Officials from the Trump administration said the order is meant to force asylum seekers to go through official border crossings. Officials estimated that about 7,000 Central American migrants are in Mexico heading to the U. S . They are mainly poor people and many say they are fleeing violence.

One immigration lawyer shared with ProPublica a joint motion filed with the prosecutor in his client’s case, asking for more time to prepare briefs. The reason, the motion says, is that, “The Department is in the process of assessing which position to adopt” — still deciding whether to argue that the asylum ban retroactively applies to Remain in Mexico returnees. Another lawyer said that she received a motion by mail from the ICE prosecutor, asking for a similar extension.

Meanwhile, the lawyers’ clients remain in detention. One lawyer told ProPublica that her client actually wants to be sent back to Mexico to wait for his next hearing but was instead forced to stay in detention in the U.S. while the legal argument over his eligibility is resolved.

“I asked the guards, and they said he’s going to be returned to Juárez,” that lawyer said, referring to the city across the border from El Paso. But that did not happen. When she didn’t hear from the client for several days, she contacted government sources to track him down — and eventually received an email that he was in CBP custody.
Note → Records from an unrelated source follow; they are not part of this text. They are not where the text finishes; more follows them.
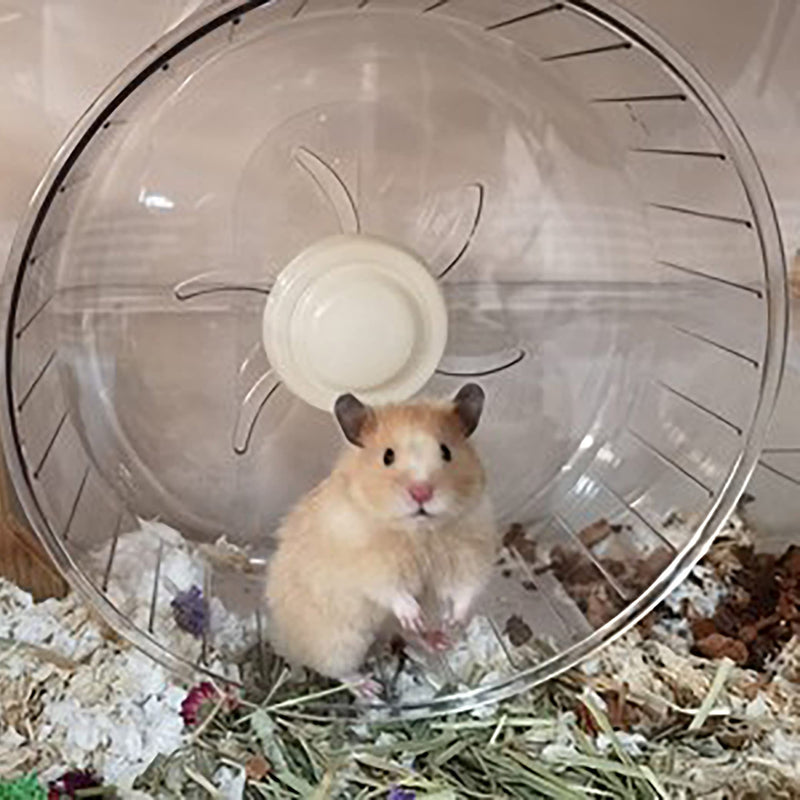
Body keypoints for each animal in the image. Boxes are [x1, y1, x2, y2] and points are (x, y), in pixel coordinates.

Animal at [265, 383, 497, 689]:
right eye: (388, 456)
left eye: (446, 451)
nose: (421, 493)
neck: (419, 533)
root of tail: (280, 639)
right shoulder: (368, 565)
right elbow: (391, 590)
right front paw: (413, 614)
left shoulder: (471, 549)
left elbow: (465, 589)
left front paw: (455, 622)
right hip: (339, 641)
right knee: (337, 670)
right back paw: (369, 686)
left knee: (407, 637)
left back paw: (437, 638)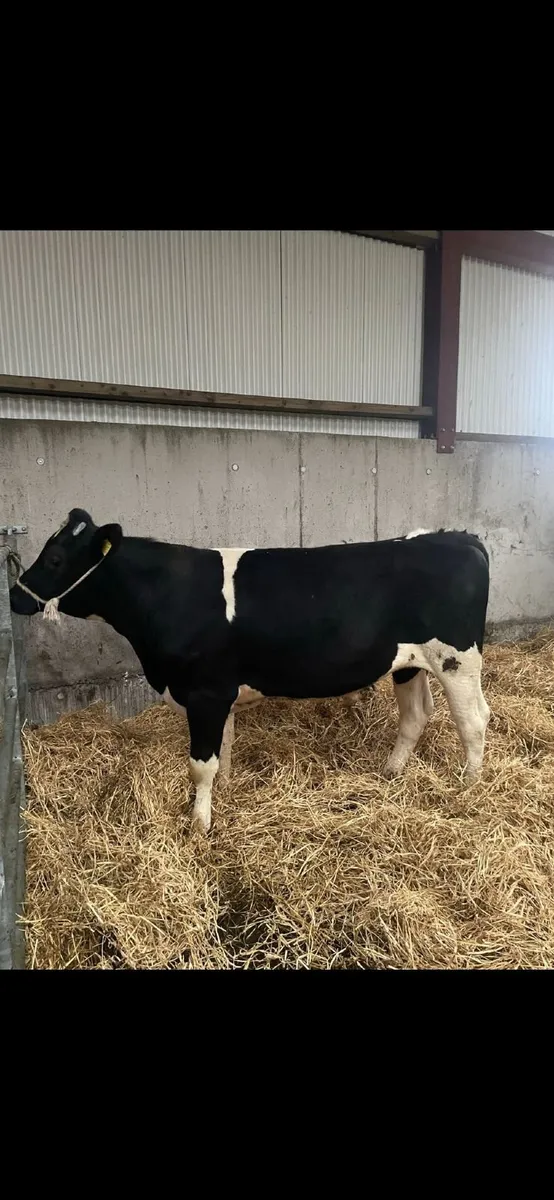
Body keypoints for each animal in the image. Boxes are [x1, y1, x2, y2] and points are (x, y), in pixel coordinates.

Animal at [9, 510, 490, 836]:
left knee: (473, 720)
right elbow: (223, 750)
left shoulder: (204, 692)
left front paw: (199, 823)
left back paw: (468, 786)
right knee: (416, 714)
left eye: (55, 559)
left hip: (458, 660)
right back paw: (391, 773)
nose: (14, 596)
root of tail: (455, 537)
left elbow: (200, 764)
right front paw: (221, 792)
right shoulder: (218, 694)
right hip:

Another lawyer told ProPublica her client is in ICE custody, but the client records aren’t visible in the online detainee locator. The lawyer said she learned the client’s whereabouts only through a phone call from the client’s relative.

According to data from TRAC, 99% of asylum-seekers sent to wait in Mexico don’t have lawyers. The final hearings for unrepresented Remain in Mexico returnees are typically closed to the public.

That makes it impossible to know how many other asylum-seekers are currently waiting in limbo for Herbert’s decision — or whether any have already been denied asylum by another judge, due to a ban they were told they were exempt from.